Exercise description: Could you set down exactly the lines that start at the one containing "Figure 34 a)" and end at the final line of the material below?

******************************

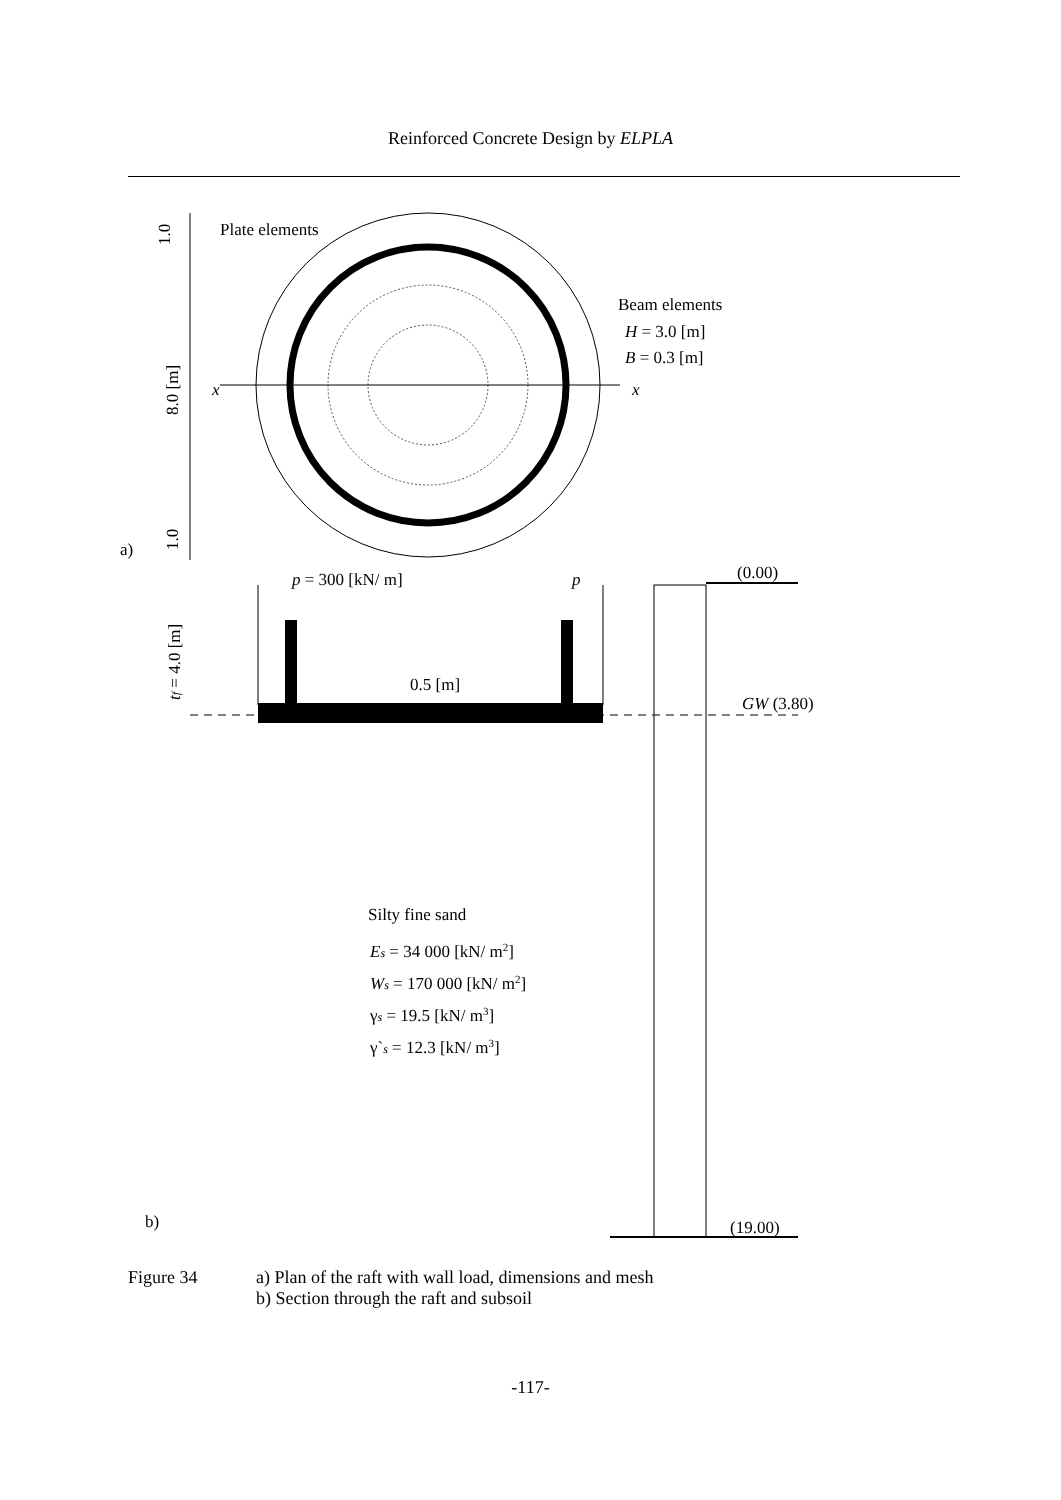Reinforced Concrete Design by ELPLA
Plate elements
Beam elements
H = 3.0 [m]
B = 0.3 [m]
x
x
a)
1.0
8.0 [m]
1.0
p = 300 [kN/ m]
p
0.5 [m]
tf = 4.0 [m]
(0.00)
GW (3.80)
(19.00)
Silty fine sand
Es = 34 000 [kN/ m2]
Ws = 170 000 [kN/ m2]
γs = 19.5 [kN/ m3]
γ`s = 12.3 [kN/ m3]
b)
Figure 34 a) Plan of the raft with wall load, dimensions and mesh
b) Section through the raft and subsoil
-117-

******************************

Result:
Figure 34 a) Plan of the raft with wall load, dimensions and mesh
b) Section through the raft and subsoil
-117-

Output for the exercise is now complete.